- TEXT FOR ANALYSIS
════
When the new field's spec includes a default modifier, the rebuild walk applies it to every existing record:

Modifier	Backfill behaviour
`:default=<literal>`	Stamped verbatim on every existing record. Goes through the same type-aware encoder used at insert time (int BE, varchar length prefix, numeric scaling, etc.).
`:default=seq(<name>)`	The server reserves a contiguous range `[start, start+live_count)` from the named sequence in one flock, then assigns the values sequentially as the walk progresses. After the rebuild, the next insert-time `seq(<name>)` call resumes from `start+live_count`.
`:default=uuid()`	Fresh UUIDv4 generated per record (`/dev/urandom`). For `varchar:36` fields the canonical 36-char dashed string is stored; for the native `uuid` type the raw 16 bytes are stored.
`:default=random(<N>)`	Fresh `N` random bytes per record (`/dev/urandom`), hex-encoded to `2N` characters. The request is refused pre-flight if `2N` exceeds the field's storage cap — no rebuild is started in that case.
`:auto_create` / `:auto_update`	Inert during backfill. These are insert/update-time generators — the original record's creation timestamp is unknown, so stamping `now()` on every row would lie about history. Existing records keep zero bytes for this field; future inserts/updates fire the generator as normal.
(no modifier)	Existing records' bytes for the new field are zero. Decoders render that as the type's "absent" form (empty string for varchar, `0` for int, etc.).
════
- WHAT YOU WILL DO
1. Edit the backfill text from "When the new" down to "numeric scaling, etc.).", putting "backfill pass" in place of "rebuild walk".
2. List every modifier that the backfill text names in its table.
3. According to the backfill text, what happens to a `:default=random(<N>)` request when `2N` exceeds the field's storage cap?

- DATA EXCERPTS
════
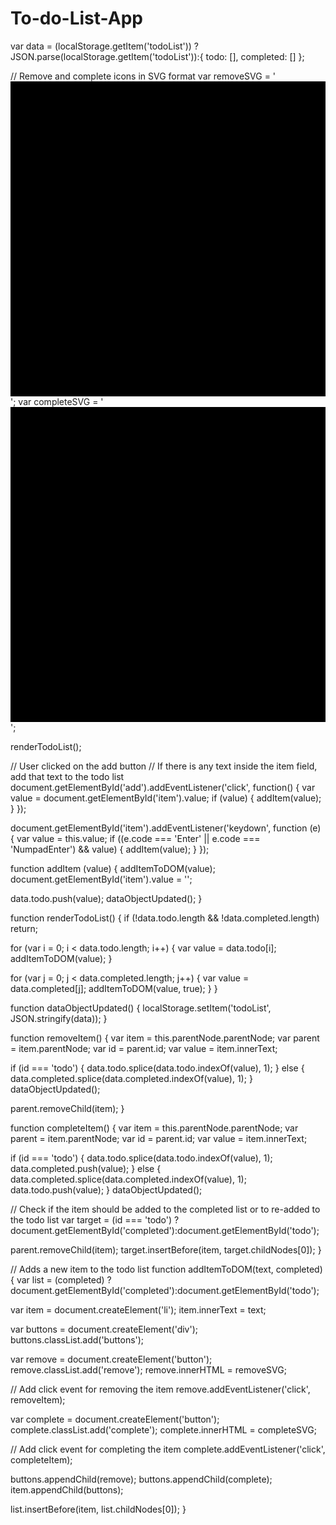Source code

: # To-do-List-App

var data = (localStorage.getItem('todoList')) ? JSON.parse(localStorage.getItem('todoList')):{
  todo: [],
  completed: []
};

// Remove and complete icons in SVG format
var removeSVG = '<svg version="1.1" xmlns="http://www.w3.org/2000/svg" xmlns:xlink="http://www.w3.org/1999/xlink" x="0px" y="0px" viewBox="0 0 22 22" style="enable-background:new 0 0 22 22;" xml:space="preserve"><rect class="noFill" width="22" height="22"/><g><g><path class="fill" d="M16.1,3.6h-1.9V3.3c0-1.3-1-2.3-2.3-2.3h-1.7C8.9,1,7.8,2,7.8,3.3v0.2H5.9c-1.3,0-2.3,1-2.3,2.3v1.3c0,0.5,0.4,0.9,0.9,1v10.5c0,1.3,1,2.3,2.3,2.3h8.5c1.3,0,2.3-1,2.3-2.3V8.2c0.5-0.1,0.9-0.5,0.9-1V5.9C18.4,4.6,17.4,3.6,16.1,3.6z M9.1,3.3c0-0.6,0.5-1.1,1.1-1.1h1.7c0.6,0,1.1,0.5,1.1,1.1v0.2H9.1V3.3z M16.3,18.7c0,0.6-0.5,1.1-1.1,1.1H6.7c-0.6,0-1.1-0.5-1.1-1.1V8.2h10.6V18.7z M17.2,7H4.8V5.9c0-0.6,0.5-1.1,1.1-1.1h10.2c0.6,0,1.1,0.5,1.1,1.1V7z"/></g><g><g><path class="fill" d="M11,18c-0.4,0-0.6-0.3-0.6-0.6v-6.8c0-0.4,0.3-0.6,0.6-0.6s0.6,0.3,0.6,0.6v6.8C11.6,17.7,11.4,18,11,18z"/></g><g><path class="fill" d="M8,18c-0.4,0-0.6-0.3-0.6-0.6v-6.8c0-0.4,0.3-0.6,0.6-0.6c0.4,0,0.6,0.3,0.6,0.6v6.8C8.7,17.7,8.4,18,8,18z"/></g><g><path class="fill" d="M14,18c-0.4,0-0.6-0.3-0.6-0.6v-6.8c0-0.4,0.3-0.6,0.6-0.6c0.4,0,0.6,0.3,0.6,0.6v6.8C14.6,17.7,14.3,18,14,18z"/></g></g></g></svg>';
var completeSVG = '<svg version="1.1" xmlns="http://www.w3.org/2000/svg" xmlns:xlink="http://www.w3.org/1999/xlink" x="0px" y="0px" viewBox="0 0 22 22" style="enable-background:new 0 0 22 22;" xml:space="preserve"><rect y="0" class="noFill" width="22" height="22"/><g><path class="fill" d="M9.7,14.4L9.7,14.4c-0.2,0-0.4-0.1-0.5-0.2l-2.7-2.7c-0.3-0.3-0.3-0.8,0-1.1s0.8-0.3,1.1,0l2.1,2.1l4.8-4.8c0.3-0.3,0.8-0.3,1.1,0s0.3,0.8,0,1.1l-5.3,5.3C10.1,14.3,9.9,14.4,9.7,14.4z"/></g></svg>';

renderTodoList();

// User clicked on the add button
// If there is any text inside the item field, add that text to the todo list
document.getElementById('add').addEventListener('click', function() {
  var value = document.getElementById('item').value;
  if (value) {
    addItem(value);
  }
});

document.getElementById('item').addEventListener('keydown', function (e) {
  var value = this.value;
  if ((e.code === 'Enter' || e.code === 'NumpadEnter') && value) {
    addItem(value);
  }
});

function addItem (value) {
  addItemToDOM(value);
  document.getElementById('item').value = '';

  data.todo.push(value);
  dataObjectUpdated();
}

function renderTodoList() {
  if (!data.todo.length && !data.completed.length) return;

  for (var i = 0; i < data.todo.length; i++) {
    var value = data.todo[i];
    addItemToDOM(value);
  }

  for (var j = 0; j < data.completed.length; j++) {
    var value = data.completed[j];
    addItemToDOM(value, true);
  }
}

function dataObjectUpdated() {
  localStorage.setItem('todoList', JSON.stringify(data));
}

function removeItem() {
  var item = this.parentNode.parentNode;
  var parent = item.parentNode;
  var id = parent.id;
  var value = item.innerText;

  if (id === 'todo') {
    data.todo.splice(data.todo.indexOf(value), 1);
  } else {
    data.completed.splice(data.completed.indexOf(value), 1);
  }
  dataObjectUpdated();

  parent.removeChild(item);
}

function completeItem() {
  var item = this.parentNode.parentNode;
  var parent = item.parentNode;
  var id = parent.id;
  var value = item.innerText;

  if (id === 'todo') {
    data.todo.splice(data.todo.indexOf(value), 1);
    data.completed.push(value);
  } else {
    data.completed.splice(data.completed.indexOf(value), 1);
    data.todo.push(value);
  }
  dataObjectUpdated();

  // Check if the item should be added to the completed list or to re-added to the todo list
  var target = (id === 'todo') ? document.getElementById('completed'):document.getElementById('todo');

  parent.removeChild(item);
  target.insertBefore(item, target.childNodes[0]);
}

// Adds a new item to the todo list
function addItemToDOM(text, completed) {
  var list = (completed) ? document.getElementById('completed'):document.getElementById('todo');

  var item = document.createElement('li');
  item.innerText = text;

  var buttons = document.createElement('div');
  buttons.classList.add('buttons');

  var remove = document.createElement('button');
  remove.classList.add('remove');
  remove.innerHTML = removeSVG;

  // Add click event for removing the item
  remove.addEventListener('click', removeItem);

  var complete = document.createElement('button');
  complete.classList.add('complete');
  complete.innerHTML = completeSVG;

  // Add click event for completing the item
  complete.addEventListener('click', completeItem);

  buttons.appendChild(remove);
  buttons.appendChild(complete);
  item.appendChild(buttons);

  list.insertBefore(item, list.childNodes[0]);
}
════
- RESULTS
1.
When the new field's spec includes a default modifier, the backfill pass applies it to every existing record:

Modifier	Backfill behaviour
`:default=<literal>`	Stamped verbatim on every existing record. Goes through the same type-aware encoder used at insert time (int BE, varchar length prefix, numeric scaling, etc.).

2. `:default=<literal>`, `:default=seq(<name>)`, `:default=uuid()`, `:default=random(<N>)`, `:auto_create`, `:auto_update`

3. The request is refused pre-flight, and no rebuild is started.